* _Text under study_
Solution Pattern: Solution Patterns - Optimizing Traffic and Observability with OpenShift Service Mesh 3

See the Solution in Action

Before walking through the solution, ensure all necessary prerequisites are in place.

1. Prerequisites

To provision the demo, you will perform the following steps, each explained in detail in the next sections:

  • You will need an OpenShift cluster with cluster-admin privileges. This solution pattern has been tested on OpenShift 4.17.

  • Ensure you have the OpenShift CLI tool oc installed and the ability to run shell scripts in your local environment, such as your laptop.

1.1. CLI Tools

To check if you have the CLI tools, open your terminal and use the following command:

oc version

2. Setup

In this demo, the deployment scripts use the OpenShift CLI to:

  • Install the following OpenShift Operators:

    • OpenShift Service Mesh 3 (Tech Preview)

    • Kiali

    • OpenTelemetry

    • Tempo

  • Enable Gateway API (Tech Preview).

  • Implement an OpenShift Service Mesh solution:

    • Provision and configure OpenShift Service Mesh control plane and other Istio supporting components (CRs and namespaces):

      • Istio (istiod)

      • Istio-CNI (pod networking)

      • Ingress-Gateway (for Gateway API and Istio Gateway)

      • Kiali

      • OpenShift Service Mesh Console Plugin

    • Provision and configure a tracing-system via a TempoStack for distributed tracing:

      • MinIO for persistent S3 storage

      • Tempo

      • OpenTelemetry CRs:

        • OpenTelemetryCollector

        • Telemetry

    • Monitoring Configuration:

      • Enable User Monitoring with OpenShift Observability (Prometheus).

      • Enable SystemMonitor in the istio-system namespace.

* _Supplied information_
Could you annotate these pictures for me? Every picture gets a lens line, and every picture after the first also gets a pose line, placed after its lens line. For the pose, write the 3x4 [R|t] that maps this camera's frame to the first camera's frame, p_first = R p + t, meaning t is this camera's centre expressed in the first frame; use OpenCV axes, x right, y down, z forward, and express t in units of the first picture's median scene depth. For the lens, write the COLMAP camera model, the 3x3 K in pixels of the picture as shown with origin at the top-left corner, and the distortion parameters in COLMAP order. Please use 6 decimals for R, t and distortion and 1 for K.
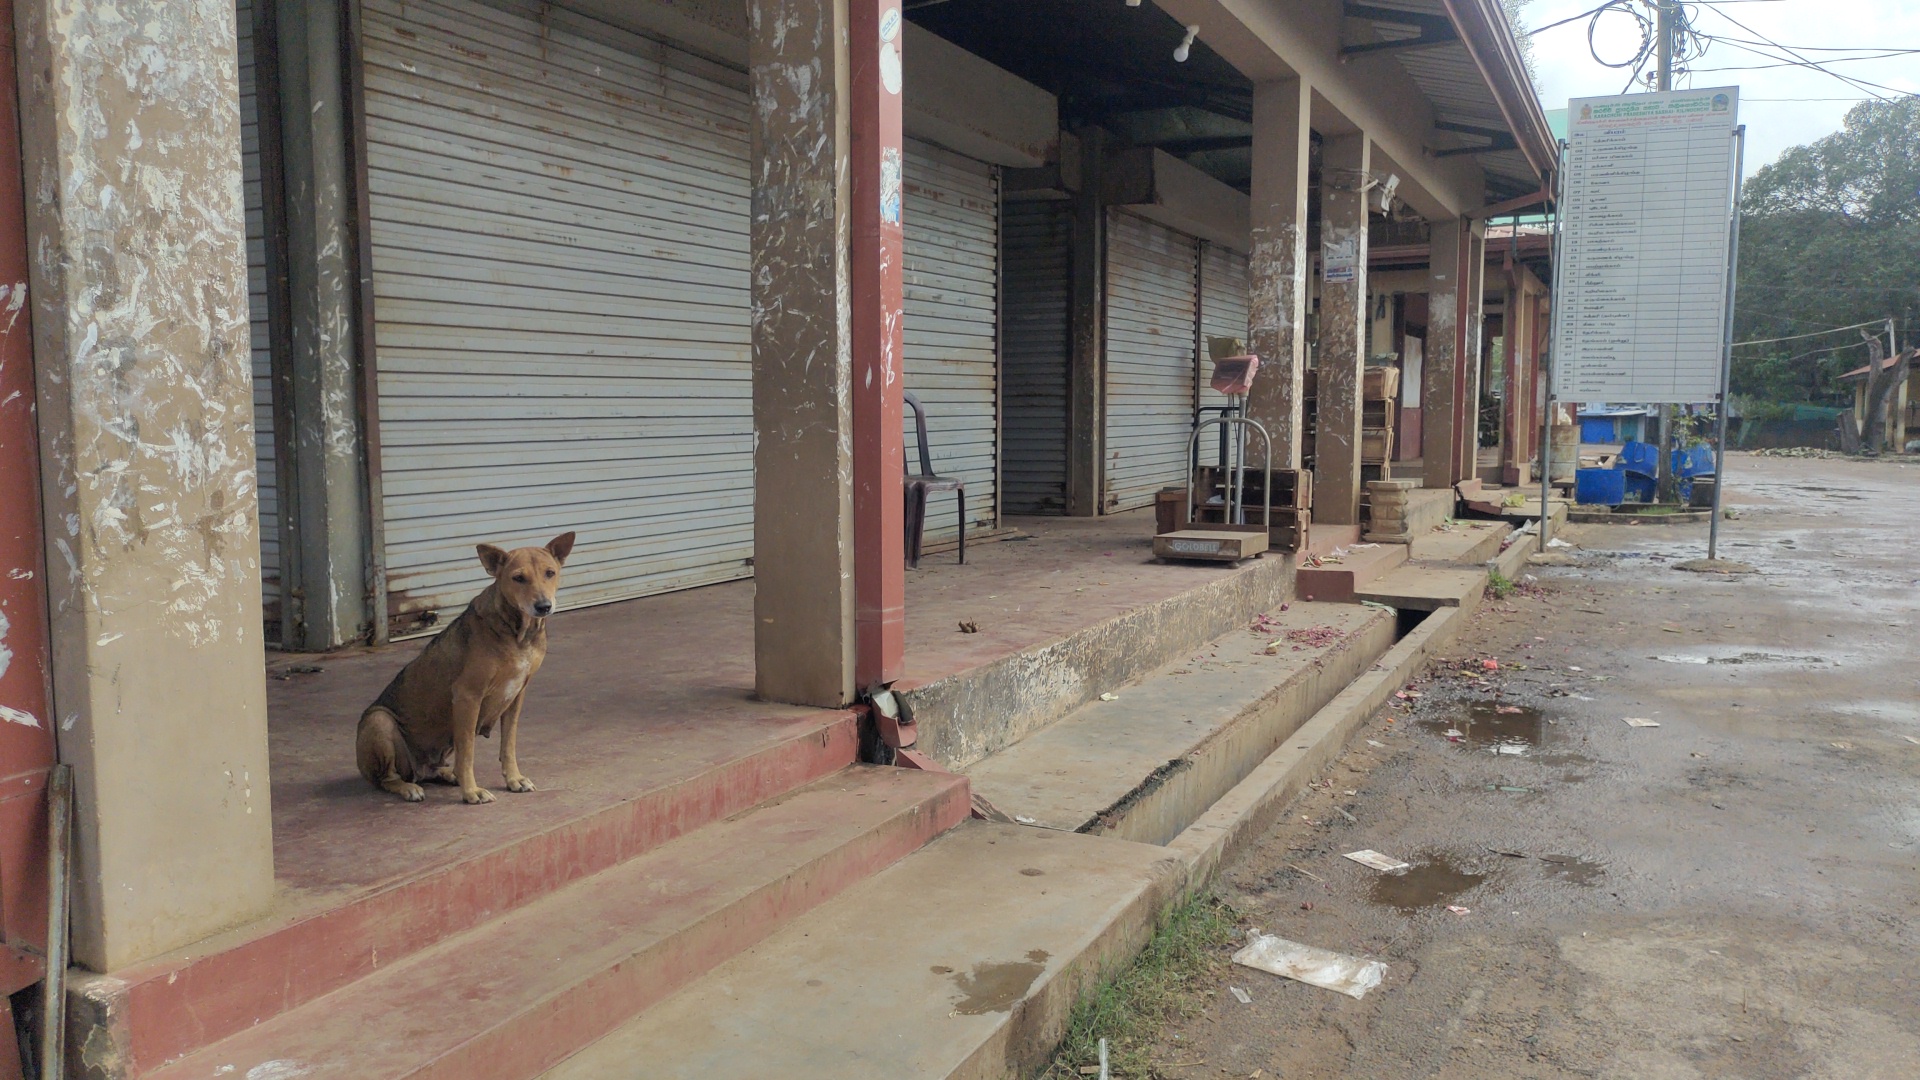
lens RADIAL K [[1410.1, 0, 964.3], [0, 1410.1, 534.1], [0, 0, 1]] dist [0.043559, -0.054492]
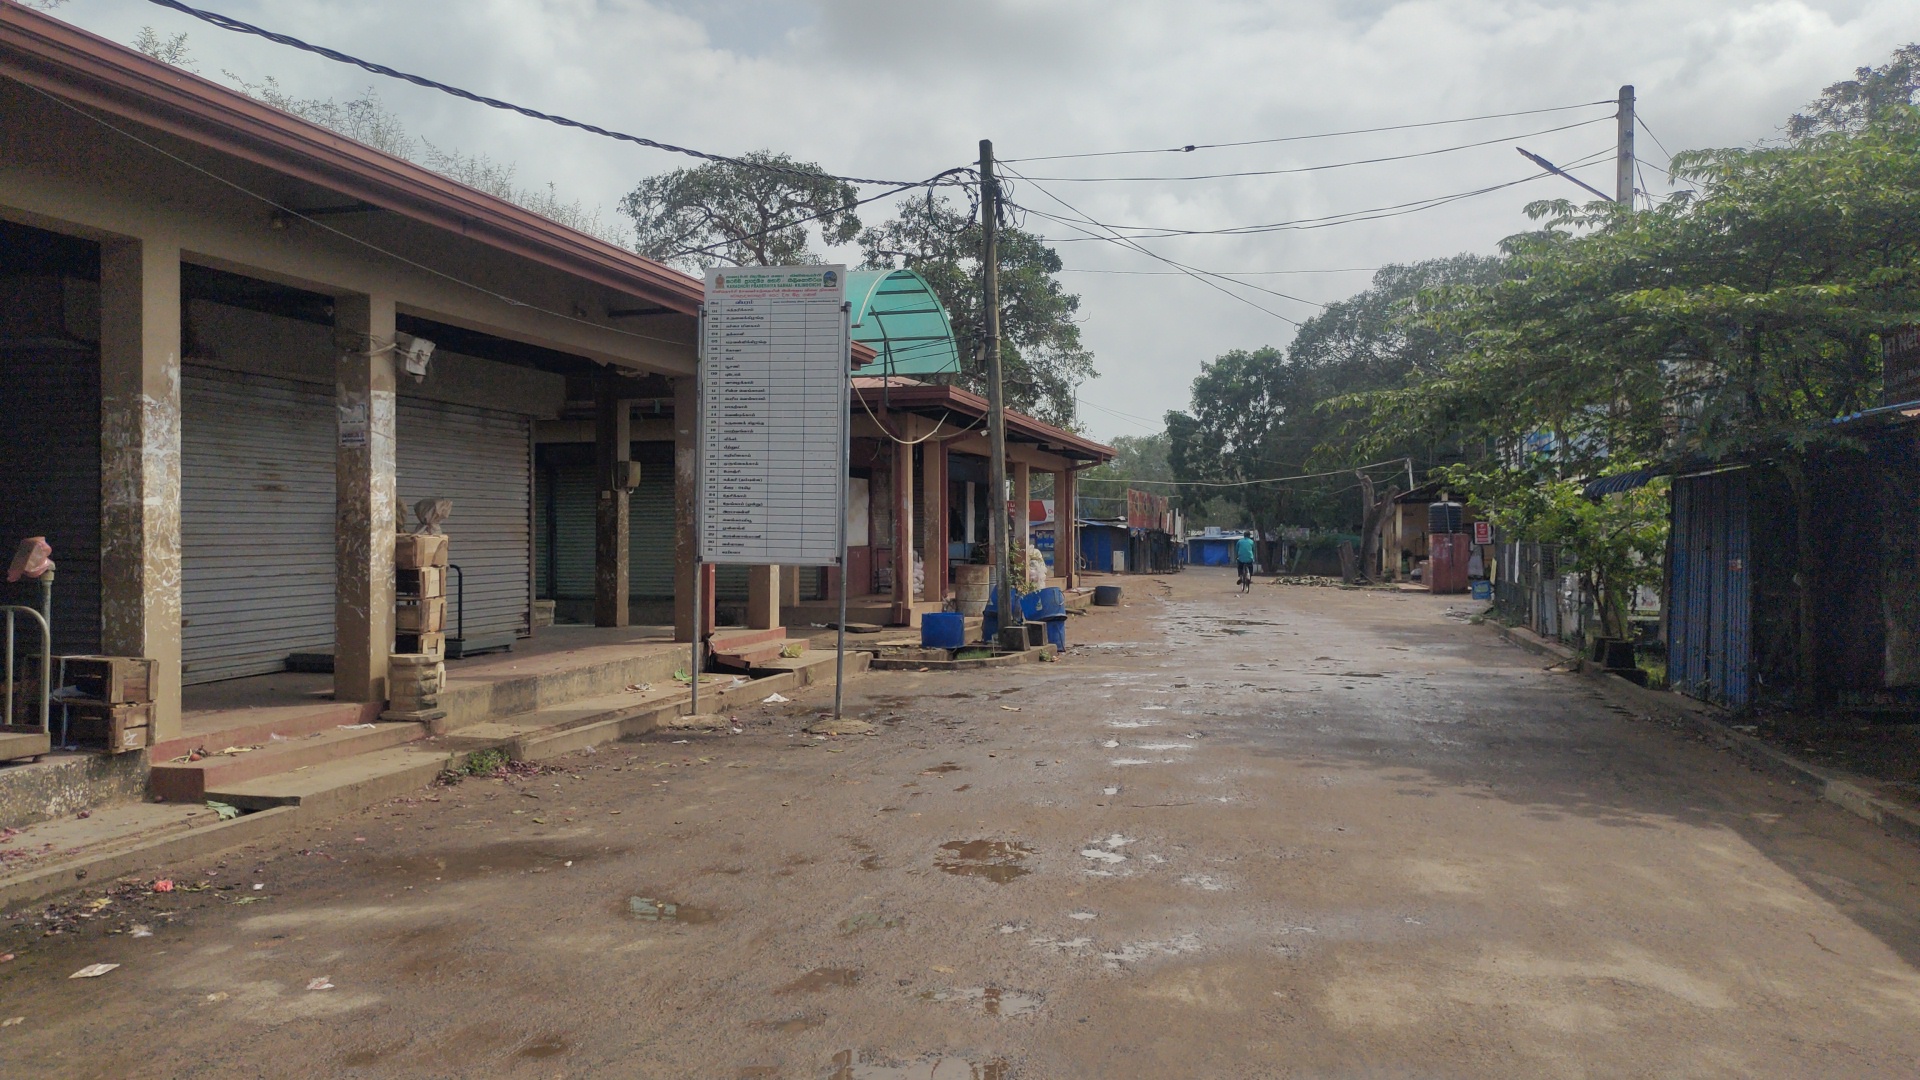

* _Explore the material_
- 1) Update the Service Mesh 3 solution pattern page by reproducing it between "See the Solution" and "on OpenShift 4.17.", inclusive, with "cluster-admin privileges" replaced by "administrator access".
- 2) According to the Service Mesh 3 solution pattern page, on which OpenShift version has the solution pattern been tested?
- 3) Resume the Service Mesh 3 solution pattern page, starting after its final sentence.

* _Exercise answers_
- 1)
See the Solution in Action

Before walking through the solution, ensure all necessary prerequisites are in place.

1. Prerequisites

To provision the demo, you will perform the following steps, each explained in detail in the next sections:

  • You will need an OpenShift cluster with administrator access. This solution pattern has been tested on OpenShift 4.17.

- 2) OpenShift 4.17.

- 3)
      • Enable PodMonitor in all Istio-related namespaces as well as application namespaces:

        • istio-system

        • istio-ingress

        • bookinfo

        • rest-api-with-mesh

      • Label all Istio-related and application namespaces with istio-injection=enabled.

    • Sample Applications for Demo and Use Cases:

      • bookinfo: A sample multi-service application to demonstrate OSSM observability.

      • rest-api-with-mesh: A simple RestAPI application containing a front-end API that calls our back-end API, deployed via Canary deployment.

There is also a set of scripts we will use to test and deploy our RestAPI backend from v1 to v2.

2.1. Get the Deployment Scripts

  • Log in to your OpenShift cluster as cluster-admin via the OpenShift web console.

  • Click on your username in the top-right corner and select Copy login command. This will open another tab where you will need to log in again.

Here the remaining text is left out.